The refurbishment of the accelerator complex is under way in CERN’s workshops. The total replacement of the acceleration system of the PS Booster – the second link in the accelerator chain – is one of the major projects within the LHC Injector Upgrade (LIU) programme of work to ready the LHC injector chain for the High-Luminosity LHC upgrade. At the start of June, the teams celebrated an important milestone: the completion of the assembly of the first new-generation accelerating cavity. Another 27 cavities are currently in production. They will be installed in the accelerator during the Long Shutdown 2 in 2019-2020. Once they’re in place, the PS Booster will be capable of accelerating higher-intensity beams and at a higher energy of up to 2 GeV, compared with just 1.4 GeV today.

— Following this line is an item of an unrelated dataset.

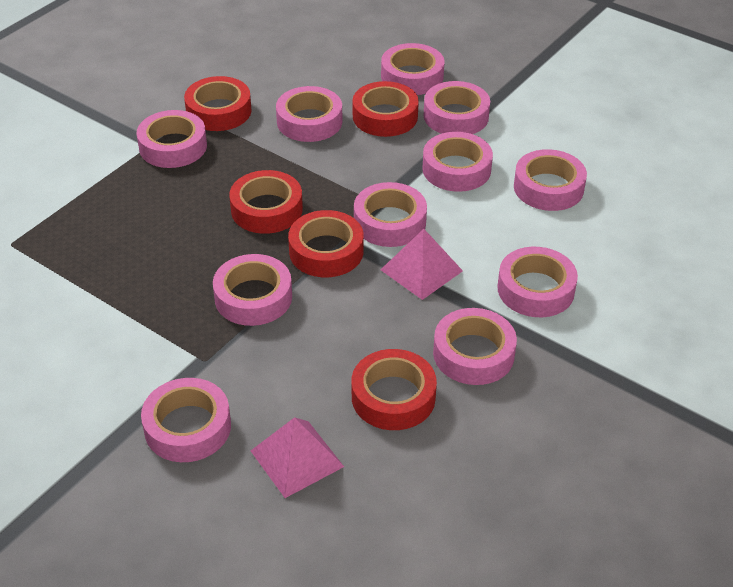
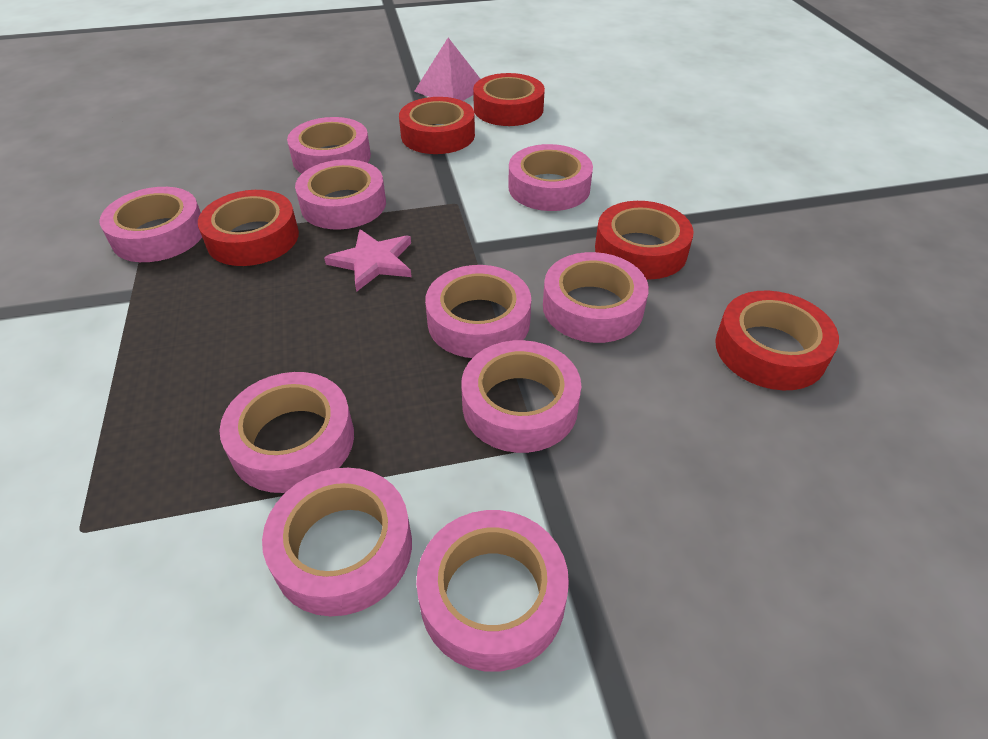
pink pyramid: [251,417,344,498] [380,229,463,300] = 2 -> [414,38,480,101] = 1
pink star: none = 0 -> [324,229,412,292] = 1
pink tape: [137,110,207,168] [141,378,231,462] [213,254,292,326] [276,86,342,142] [354,182,427,247] [381,43,444,95] [422,132,493,192] [424,81,490,134] [433,308,517,385] [497,247,578,317] [514,149,587,211] = 11 -> [99,187,202,262] [219,372,354,493] [262,468,412,616] [287,117,371,173] [295,159,386,230] [416,510,569,672] [425,265,531,358] [461,340,581,453] [508,144,593,211] [543,252,649,343] = 10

The injector will be connected to the brand-new Linac4 facility at the same time.
The PS Booster’s new acceleration system is based on radio-frequency cavities built using a composite magnetic material called FineMet and developed by the Japanese firm Hitachi Metals. “The great advantage of this material is that it gives the cavities a wider bandwidth, from 0.6 to 18 MHz,” Mauro Paoluzzi, the project leader, explains. “A single cavity can cover all the required frequency ranges!” In a circular accelerator, at low energies, the frequencies of the accelerating cavities have to increase as the speed of the particles increases. The radio-frequency system is also used to manipulate the beam in various ways, which requires a wider range of frequencies. Currently, three different ferrite cavity systems are needed to cover frequencies from 0.6 to 18 MHz in the PS Booster, whereas the new cavities cover the entire range.
The project began in 2012 in the framework of a collaboration with KEK. The Japanese laboratory had already developed wide-band cavities for KEK and J-PARC and was cooperating with Hitachi Metals to develop magnetic alloys for the accelerators. KEK financed 132 of the 340 magnetic discs at the heart of the PS Booster’s new cavities, and was responsible for testing the components delivered.
The technology has been intensively tested at CERN. “A cavity of a similar type had been installed at CERN for the first time in 2004, in the LEIR, the Low-Energy Ion Ring,” Paoluzzi explains. “But we wanted to test it under real-life conditions in the PS Booster.” Two cavities were therefore installed in one of the four rings of the PS Booster in 2014 and tested in 2015. Following these conclusive tests and the publication of a report by an international group of independent experts, CERN Management gave the green light for the cavities to be used.
They were connected to new solid-state power amplifiers manufactured in Spain. Highly efficient low-level electronics, which ensure that the system can be used to its full potential, were developed at CERN. The vacuum chambers were built in Germany, while the other components came from France, Denmark, the UK, Turkey and Slovakia. The teams have started to assemble the remaining 27 cavities. All the components will be delivered to CERN by the end of the year.